Gone are the men in leather jackets and blank stares stationed on street corners; Bashar al-Assad’s gaze no longer looms from school façades and motorway overpasses.

In their place are new flags, fresh murals to the “martyrs of the revolution”. Syria is finally breathing again.

Yet the last year has been marked by tumultuous lows as well as unprecedented highs as the country struggles through transition.

The date of 8 December 2024 - the day Assad’s rule cracked under a lightning rebel offensive - is now etched into the memory of every Syrian.

On the night he fled, Damascus did not fall the way many expected.
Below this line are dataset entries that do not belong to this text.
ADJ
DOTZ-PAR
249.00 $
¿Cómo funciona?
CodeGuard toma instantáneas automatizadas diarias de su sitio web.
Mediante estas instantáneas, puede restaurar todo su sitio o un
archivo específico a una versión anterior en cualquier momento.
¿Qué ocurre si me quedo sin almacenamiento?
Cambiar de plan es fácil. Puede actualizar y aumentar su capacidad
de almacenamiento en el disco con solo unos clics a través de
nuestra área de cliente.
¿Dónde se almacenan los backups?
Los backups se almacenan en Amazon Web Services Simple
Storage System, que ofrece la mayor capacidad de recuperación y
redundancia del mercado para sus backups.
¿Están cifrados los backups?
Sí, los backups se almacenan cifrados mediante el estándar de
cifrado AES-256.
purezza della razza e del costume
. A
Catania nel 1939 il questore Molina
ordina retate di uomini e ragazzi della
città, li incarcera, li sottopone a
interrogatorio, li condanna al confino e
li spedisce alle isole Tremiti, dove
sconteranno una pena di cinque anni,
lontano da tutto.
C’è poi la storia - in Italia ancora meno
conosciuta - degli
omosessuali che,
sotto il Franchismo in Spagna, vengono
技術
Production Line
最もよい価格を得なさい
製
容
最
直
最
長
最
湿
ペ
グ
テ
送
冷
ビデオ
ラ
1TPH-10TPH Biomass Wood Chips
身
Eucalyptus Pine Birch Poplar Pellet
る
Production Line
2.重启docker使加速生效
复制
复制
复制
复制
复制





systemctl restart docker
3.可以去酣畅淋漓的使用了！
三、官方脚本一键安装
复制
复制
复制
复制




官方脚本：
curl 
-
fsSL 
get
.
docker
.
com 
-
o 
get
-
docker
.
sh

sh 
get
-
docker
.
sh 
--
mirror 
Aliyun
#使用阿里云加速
There was no epic last stand, no grinding siege. It was more like a curtain suddenly torn down. And, in an instant, the city was free.

What preceded were anxious nights of rumours: reports of rebels pushing through from the south, tanks slowly swivelling their turrets away from the city.

Then, in the early hours, the word spread: Assad’s convoy had left Damascus. The palace guards had melted away, heralding a new era for the country.

“People were firing guns into the air, dancing, taking photos and crying, I still have to pinch myself to remember it was a real day,” says Damascus resident Basel al-Khateeb.